Abstract
We examine the relationship between gambling and criminal behaviour using data from the National Longitudinal Study of Adolescent Health (Add Health). Our data set includes survey responses from 6145 young adults. The results of our empirical analysis are consistent with the gambling literature in which it is suggested that higher gambling losses increase the propensity to commit crime. This study complements the current literature, as our data and empirical analysis allow us to control for many variables that have been neglected in previous studies, including various forms of gambling. Our findings provide useful information on the general relationship between gambling behaviour and criminal behaviour.
Acknowledgements
We are grateful to Harold Wynne and two anonymous referees for their helpful comments and suggestions. This research uses data from Add Health, a program project designed by J. Richard Udry, Peter S. Bearman, and Kathleen Mullan Harris, and funded by a grant P01-HD31921 from the U.S. National Institute of Child Health and Human Development, with cooperative funding from 17 other agencies. Special acknowledgment is due to Ronald R. Rindfuss and Barbara Entwisle for assistance in the original design. Persons interested in obtaining data files from Add Health should contact Add Health, Carolina Population Center, 123 W. Franklin Street, Chapel Hill, NC 27516-2524, USA ([email protected]).
Notes
1. There are different degrees to which a person may have a gambling problem. Because specific classifications (e.g. problem gambling, pathological gambling, probable pathological gamblers) are not the subject of this paper, we simply use the term ‘problem gambling’ to include all degrees of gambling problems.
2. Other instruments are available, such as the DSM-IV-J and SOGS-RA, designed for juveniles and adolescents. However, none of these instruments more closely parallels the Add Health questions than the DSM-IV or SOGS. Several studies that have utilised these alternative instruments examine individuals with mean ages of around 18.5 years (Derevensky & Gupta, Citation2000; Hardoon, Derevensky and Gupta, Citation2003). The mean age of the Add Health wave 3 respondents is around 22 years. Only 10% of the respondents were under 20 years old.

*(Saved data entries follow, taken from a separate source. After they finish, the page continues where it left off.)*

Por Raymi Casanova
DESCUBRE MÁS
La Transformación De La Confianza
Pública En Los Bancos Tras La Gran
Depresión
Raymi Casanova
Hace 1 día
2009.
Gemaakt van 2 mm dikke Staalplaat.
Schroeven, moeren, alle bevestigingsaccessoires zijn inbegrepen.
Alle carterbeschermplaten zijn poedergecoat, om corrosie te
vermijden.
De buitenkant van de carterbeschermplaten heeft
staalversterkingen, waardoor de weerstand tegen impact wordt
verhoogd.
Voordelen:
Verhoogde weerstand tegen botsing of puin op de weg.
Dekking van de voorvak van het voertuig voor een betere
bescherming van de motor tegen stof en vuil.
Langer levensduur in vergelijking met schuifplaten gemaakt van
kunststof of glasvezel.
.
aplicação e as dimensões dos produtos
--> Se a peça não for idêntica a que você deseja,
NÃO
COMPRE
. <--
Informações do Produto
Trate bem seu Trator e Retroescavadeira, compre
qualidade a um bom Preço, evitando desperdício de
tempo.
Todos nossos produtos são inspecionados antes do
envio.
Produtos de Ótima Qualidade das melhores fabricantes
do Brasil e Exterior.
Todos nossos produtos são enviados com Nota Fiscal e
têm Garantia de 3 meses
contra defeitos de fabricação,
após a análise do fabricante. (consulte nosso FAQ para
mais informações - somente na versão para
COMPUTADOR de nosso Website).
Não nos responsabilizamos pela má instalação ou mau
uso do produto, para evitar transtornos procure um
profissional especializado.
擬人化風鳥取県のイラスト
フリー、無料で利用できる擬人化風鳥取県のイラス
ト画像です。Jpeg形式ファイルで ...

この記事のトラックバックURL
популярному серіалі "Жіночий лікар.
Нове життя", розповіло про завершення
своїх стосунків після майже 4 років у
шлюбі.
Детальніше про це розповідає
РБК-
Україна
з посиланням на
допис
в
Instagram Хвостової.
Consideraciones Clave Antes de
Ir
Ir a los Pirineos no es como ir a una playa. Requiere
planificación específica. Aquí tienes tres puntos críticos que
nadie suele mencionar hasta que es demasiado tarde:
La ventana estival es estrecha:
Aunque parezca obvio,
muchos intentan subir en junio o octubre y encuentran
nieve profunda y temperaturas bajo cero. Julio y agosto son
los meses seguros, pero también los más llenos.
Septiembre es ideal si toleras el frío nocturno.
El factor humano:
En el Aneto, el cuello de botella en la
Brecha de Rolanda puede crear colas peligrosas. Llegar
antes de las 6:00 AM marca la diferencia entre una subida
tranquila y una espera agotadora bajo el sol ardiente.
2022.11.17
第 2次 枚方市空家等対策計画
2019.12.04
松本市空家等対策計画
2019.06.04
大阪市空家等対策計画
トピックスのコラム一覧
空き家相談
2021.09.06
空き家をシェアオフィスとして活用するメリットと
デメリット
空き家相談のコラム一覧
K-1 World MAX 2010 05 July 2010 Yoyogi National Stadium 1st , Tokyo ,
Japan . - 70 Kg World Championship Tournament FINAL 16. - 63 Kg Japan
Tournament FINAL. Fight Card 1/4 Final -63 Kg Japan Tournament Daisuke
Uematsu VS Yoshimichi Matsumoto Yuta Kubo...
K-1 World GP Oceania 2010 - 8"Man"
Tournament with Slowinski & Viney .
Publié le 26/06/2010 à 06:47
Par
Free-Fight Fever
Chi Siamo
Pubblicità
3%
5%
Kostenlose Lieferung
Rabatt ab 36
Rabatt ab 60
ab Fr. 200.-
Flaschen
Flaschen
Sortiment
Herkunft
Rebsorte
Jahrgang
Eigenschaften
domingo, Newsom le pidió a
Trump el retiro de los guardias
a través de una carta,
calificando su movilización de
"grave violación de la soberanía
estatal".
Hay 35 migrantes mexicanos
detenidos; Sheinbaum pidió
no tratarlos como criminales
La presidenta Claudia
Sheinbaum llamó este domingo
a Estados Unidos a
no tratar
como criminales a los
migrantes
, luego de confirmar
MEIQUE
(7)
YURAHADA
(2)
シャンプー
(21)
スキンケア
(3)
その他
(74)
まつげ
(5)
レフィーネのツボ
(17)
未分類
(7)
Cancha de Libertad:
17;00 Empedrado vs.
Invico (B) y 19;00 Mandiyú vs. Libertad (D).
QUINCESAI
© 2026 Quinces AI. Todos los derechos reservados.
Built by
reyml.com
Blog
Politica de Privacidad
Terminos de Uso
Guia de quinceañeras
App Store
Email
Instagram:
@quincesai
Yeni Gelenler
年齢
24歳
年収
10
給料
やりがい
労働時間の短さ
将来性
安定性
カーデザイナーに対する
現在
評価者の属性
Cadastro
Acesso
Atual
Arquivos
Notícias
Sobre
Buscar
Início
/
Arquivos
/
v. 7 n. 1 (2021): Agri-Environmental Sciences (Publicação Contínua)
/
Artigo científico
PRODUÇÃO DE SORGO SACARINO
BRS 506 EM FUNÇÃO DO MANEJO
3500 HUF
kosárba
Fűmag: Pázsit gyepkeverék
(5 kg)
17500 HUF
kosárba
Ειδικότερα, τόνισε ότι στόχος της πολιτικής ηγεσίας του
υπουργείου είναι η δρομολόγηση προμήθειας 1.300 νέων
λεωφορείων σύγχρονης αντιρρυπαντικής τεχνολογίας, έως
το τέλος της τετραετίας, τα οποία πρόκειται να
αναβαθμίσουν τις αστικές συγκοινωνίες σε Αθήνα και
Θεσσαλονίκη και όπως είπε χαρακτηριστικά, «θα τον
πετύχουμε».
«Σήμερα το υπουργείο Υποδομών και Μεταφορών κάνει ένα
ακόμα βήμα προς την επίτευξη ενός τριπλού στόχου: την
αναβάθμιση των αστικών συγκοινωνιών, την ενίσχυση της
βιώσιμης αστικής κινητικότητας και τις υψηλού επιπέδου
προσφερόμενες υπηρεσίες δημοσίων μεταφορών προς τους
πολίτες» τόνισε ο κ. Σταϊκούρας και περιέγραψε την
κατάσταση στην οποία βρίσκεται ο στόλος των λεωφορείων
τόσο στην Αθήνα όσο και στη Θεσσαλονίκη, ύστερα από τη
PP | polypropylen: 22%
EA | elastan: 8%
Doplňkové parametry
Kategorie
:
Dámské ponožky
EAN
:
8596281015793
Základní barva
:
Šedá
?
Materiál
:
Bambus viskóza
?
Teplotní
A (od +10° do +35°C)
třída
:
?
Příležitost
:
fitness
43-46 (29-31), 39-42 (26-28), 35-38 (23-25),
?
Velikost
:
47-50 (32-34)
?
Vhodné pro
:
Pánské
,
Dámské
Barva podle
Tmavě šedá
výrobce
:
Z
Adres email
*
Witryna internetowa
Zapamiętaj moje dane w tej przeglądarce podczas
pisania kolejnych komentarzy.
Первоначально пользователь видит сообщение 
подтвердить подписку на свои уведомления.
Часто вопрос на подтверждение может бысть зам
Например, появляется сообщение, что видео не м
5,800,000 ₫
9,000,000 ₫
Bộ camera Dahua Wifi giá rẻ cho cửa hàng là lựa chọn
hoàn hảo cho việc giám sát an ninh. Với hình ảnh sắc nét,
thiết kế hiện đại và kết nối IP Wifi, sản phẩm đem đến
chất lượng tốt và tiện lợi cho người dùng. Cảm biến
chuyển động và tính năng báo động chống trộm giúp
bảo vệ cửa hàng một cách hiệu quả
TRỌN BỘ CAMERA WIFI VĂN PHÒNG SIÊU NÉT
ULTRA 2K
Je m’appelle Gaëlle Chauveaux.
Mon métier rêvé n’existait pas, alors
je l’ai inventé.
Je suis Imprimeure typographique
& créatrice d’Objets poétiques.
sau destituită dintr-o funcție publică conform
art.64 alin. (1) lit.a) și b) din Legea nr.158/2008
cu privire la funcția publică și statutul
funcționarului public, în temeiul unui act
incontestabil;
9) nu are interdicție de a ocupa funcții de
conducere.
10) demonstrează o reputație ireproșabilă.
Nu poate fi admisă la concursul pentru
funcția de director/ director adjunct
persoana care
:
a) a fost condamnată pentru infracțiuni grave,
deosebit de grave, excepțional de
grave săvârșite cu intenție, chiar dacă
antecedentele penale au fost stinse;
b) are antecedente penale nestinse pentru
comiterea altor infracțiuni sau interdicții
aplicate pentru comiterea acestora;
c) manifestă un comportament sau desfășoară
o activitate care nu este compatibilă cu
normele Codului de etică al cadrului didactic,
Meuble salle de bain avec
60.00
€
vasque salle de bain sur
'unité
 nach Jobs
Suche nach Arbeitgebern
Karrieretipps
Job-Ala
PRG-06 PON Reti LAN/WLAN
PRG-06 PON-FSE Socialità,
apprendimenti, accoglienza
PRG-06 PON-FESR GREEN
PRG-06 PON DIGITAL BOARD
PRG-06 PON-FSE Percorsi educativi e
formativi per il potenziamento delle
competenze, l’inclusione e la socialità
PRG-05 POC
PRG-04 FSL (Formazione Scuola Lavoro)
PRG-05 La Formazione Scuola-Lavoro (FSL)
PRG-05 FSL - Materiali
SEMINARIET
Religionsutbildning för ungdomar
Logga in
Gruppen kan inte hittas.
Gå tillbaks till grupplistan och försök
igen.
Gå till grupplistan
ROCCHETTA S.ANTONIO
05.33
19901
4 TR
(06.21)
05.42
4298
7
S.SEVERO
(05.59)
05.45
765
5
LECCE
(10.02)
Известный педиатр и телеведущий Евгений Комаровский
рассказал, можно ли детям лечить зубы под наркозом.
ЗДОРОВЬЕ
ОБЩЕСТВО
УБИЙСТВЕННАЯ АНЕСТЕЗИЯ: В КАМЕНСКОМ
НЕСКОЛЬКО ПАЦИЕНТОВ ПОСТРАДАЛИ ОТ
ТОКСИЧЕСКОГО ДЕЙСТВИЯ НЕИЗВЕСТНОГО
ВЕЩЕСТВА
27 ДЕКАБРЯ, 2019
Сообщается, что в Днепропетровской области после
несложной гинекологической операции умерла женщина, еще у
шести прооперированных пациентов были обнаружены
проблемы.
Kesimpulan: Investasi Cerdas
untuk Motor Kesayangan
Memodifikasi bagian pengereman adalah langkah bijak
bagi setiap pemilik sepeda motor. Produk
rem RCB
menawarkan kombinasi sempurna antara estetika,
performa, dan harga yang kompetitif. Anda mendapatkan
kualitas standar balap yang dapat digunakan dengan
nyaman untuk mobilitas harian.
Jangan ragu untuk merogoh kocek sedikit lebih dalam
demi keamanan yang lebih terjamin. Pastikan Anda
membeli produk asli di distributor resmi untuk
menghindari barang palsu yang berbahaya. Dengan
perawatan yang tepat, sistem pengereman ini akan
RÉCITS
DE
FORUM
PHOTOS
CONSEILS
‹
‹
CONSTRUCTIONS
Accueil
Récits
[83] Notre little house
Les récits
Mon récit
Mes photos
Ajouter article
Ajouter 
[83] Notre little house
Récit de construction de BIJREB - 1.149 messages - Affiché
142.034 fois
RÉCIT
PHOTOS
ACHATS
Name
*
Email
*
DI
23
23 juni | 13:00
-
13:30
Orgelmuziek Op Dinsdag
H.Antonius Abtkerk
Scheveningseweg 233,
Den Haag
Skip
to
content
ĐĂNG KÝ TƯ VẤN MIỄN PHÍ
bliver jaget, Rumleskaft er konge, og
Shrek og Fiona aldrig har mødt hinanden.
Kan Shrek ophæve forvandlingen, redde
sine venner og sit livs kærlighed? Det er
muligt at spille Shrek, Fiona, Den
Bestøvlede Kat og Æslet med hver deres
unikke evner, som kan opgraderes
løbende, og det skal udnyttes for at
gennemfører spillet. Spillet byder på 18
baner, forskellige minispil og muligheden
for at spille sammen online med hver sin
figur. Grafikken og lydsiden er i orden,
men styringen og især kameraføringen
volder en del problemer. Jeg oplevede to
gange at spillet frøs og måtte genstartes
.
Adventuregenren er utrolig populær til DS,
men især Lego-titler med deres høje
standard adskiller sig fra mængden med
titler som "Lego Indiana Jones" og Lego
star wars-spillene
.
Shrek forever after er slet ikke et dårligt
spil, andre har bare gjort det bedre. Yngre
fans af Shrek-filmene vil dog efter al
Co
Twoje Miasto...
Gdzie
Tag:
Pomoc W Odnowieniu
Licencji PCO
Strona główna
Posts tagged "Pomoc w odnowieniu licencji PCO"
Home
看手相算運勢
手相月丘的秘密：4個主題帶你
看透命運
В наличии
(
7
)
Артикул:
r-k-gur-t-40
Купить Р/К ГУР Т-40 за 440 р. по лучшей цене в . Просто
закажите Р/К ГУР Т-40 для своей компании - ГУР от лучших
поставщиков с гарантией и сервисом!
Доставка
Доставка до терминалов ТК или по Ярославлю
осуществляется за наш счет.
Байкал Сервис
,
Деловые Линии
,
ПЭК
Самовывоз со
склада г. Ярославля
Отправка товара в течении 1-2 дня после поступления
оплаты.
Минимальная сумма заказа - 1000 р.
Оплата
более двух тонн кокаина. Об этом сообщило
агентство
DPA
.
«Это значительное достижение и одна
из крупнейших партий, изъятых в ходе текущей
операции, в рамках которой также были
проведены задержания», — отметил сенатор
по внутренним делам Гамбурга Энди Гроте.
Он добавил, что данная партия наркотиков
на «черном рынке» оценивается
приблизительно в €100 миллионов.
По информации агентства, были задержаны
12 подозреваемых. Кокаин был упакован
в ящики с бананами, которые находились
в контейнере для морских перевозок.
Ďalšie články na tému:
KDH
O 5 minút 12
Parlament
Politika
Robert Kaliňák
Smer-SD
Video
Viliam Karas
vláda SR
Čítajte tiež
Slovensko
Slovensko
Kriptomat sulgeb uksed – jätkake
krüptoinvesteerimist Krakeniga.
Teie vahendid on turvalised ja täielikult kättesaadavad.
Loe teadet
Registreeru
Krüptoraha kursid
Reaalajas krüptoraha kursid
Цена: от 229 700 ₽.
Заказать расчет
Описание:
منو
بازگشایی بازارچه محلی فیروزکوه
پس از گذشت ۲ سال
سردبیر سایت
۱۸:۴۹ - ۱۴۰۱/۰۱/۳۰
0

3. Researchers have examined how subsets of the DSM-IV and SOGS criteria can be used in lieu of the full versions. However, the few criteria addressed by the Add Health survey are generally not seen as the most important criteria in the DSM-IV or SOGS instruments. For example, ‘preoccupation’ is one of the questions in the Add Health that is also part of the NODS-CLiP, but none of the other Add Health criteria are considered to be among the most important ones. For further discussion of ‘short screens’, see Volberg, Munck and Petry (Citation2008) and Strong, Lesieur, Breen, Stinchfield and Lejeuz (Citation2004).